Ni los primeros te los dan gratis
Cuenta la leyenda que, en la tienda de Tiffany’s de la Quinta Avenida, hay siempre un artículo que cuesta un dólar para que cualquiera pueda entrar, salir de allí y hacerse la foto con un café frente a la ventana de Audrey pudiendo haber comprado algo. Lo cierto es que todo el resto de la tienda está pensado para disuadirte de entrar si no eres capaz de poder comprarte algo realmente caro. La sensación de sentirte vigilado desde que te acercas, las dobles puertas, la impecable facha de los vendedores que intuyes en el interior si te asomas a la puerta. Ignoro si es verdad lo del artículo de consolación porque Tiffany’s, como el martillo de Thor, sólo se te doblega si eres digno.

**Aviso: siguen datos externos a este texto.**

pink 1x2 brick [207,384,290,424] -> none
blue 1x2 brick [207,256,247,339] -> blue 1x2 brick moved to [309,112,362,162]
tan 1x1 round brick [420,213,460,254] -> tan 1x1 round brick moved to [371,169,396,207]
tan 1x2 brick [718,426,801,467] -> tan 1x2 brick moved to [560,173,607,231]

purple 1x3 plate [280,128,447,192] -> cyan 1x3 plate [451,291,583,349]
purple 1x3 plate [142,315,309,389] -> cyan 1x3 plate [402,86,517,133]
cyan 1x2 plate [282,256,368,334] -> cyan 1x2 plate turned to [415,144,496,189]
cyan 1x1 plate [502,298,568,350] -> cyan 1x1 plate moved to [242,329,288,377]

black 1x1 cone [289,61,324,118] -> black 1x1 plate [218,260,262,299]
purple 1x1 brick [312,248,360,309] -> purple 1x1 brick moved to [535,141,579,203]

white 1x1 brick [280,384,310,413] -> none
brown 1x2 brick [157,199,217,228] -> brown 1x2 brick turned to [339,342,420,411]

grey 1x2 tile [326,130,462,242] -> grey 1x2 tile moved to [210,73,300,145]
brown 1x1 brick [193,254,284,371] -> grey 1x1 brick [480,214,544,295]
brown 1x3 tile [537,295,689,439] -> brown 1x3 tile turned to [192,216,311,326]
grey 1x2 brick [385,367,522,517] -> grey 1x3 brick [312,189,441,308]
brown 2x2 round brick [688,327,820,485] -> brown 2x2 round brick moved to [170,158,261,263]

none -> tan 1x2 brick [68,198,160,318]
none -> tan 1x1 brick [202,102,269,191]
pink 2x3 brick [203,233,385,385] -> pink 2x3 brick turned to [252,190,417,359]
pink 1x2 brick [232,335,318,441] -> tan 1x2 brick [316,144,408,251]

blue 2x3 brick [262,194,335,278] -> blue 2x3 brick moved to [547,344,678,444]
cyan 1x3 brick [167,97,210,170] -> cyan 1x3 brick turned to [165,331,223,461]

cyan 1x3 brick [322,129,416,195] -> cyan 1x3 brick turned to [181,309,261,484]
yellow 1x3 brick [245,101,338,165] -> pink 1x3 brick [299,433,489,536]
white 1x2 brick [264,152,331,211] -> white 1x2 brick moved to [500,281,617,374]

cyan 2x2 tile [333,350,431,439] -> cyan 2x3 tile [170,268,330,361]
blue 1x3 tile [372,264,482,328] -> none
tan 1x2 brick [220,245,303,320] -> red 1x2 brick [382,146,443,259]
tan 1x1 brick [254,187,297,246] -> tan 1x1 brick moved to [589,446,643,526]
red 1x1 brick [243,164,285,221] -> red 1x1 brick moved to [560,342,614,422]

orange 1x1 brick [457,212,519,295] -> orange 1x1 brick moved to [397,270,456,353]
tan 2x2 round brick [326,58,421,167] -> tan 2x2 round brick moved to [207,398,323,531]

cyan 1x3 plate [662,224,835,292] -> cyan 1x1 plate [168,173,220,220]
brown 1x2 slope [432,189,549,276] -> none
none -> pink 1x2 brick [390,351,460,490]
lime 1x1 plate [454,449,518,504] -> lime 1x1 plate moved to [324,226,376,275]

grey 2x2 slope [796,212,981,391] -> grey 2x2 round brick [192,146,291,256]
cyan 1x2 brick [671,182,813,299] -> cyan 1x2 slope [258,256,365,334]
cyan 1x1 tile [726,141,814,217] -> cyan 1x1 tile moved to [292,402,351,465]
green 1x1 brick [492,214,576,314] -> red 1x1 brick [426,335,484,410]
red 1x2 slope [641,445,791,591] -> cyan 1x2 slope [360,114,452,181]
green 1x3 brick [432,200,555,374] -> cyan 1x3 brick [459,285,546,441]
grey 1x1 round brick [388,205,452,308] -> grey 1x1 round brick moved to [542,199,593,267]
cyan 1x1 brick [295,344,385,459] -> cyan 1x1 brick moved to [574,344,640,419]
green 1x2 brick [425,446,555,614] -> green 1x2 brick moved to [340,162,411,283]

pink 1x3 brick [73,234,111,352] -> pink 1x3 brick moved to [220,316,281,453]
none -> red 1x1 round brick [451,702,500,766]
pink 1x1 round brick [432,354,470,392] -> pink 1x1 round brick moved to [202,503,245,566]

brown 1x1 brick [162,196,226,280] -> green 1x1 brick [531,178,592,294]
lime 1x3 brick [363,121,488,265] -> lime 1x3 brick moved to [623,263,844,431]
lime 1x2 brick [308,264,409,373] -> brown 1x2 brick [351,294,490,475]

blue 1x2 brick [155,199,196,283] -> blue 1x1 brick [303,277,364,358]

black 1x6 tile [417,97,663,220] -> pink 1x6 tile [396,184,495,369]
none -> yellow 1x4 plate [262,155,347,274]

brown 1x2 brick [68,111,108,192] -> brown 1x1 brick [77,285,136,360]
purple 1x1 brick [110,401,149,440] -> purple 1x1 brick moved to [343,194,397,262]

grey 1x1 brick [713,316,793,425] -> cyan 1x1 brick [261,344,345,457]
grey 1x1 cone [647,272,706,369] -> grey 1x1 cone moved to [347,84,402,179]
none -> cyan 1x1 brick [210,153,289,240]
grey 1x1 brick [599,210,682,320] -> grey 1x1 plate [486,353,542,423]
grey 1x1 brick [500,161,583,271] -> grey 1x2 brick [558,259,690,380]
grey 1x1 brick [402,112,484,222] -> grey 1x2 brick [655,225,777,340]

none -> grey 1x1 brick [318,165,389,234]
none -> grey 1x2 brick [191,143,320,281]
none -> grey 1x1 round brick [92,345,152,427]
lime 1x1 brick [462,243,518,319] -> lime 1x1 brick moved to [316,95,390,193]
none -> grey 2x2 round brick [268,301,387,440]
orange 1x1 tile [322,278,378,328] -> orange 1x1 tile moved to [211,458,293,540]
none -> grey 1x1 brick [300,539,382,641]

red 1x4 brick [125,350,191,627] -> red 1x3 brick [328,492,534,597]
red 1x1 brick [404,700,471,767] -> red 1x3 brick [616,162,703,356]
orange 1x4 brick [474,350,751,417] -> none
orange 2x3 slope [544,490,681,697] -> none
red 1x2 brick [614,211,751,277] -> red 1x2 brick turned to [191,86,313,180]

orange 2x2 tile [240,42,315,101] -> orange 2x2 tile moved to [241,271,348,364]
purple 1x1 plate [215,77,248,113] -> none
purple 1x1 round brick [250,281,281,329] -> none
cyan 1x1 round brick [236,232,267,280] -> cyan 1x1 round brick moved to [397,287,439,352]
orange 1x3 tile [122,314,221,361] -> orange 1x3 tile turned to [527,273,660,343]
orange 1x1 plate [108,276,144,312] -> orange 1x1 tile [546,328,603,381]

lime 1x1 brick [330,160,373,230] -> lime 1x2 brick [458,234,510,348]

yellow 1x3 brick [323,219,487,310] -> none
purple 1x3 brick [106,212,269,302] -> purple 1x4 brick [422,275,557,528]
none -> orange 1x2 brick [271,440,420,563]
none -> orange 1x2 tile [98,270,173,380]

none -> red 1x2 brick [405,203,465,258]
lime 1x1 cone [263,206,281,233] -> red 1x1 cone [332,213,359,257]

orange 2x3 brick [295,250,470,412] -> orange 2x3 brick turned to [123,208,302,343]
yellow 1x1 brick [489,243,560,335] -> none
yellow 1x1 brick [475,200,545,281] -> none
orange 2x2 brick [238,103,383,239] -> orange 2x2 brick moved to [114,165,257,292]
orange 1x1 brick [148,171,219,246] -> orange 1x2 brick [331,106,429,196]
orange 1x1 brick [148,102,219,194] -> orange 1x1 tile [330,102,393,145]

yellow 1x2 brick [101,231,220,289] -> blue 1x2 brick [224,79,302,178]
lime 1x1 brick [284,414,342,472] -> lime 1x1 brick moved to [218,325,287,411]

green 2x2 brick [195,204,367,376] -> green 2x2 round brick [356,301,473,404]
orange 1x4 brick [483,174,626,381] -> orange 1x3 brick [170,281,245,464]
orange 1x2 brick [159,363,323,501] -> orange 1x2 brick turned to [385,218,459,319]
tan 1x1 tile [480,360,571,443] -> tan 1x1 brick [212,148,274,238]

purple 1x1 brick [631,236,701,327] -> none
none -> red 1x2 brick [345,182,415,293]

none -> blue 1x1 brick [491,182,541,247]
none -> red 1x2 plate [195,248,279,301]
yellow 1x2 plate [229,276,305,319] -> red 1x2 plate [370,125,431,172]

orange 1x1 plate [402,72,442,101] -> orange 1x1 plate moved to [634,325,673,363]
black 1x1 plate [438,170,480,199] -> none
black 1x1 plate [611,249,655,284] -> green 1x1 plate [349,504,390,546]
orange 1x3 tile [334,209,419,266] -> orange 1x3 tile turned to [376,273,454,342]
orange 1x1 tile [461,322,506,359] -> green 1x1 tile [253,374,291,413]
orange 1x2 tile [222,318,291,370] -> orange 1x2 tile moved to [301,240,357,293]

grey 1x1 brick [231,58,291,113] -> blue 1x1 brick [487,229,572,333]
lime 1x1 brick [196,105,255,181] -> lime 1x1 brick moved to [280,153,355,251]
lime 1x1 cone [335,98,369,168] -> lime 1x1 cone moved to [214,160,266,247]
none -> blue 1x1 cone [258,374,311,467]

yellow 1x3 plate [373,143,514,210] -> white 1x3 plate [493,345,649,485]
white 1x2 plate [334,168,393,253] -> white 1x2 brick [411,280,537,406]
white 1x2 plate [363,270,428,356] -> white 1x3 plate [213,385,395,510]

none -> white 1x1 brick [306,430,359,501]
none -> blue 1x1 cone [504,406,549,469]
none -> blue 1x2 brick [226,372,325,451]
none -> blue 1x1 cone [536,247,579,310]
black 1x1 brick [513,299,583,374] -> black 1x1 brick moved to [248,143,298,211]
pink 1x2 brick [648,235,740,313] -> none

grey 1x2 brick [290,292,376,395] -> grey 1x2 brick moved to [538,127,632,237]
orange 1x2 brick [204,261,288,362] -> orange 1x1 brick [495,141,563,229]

El lujo siempre se nos presenta de la misma manera y siempre cumple el mismo arco. Comienza siendo algo inalcanzable, mítico, exclusivo de aquellos que son merecedores y, normalmente, acaba en manos de cualquiera, incluso en las tuyas. Los teléfonos móviles comenzaron siendo unos ladrillos gigantes que sólo algunos que podían oler a Tabac y cortarse el pelo en El Corte Inglés podían llevar consigo para envidia y desprecio (que suelen convivir) de los demás.
¿Recuerdan la llegada de las plataformas? Eran el sueño de una televisión de calidad. Ya tuvimos uno, era Canal Plus, ponían ‘Friends’ en abierto y luego te prometían que, cuando aquello se pixelaba, venía lo bueno, aquello para lo que tú no eras digno. Pronto aquel lujo se fue deshaciendo hasta que dejó de serlo y, por tanto, dejaron de serlo sus contenidos. Nos toca ahora vivir el mismo arco con aquellas plataformas que llegaron para salvarnos de aquella televisión de personas gritándose entre ellas durante horas en un sofá amenazándose con demandas. Las plataformas prometían contenido de calidad, series diferentes que sólo podrás ver ahí, superproducciones a trocitos.
Y, otra vez, en cuanto nos han tenido dentro a todos, en cuanto aquello ya no podía ser de lujo ni, por supuesto, exclusivo porque estábamos todos, han ido colando la bisutería. Al principio disimuladamente, aquella serie que «no era tan buena como las anteriores», aquella otra que se acababa sin avisar y sin resolverte los mil interrogantes que te habían creado, aquella peli, que ‘Meh’. Demasiados ‘Mehs’, demasiada gente para permitirse el lujo de ser un lujo. Hoy, ya sin caretas, tenemos publicidad entre los episodios si no pagamos, tenemos programas con esas personas gritonas de sofá de las que huimos, tenemos un servicio ‘Meh’ para todos y uno premium que, eso sí, nos garantizan que es excelente. El lujo nunca muere, pero, en cuanto llegamos, lo cambian de sitio.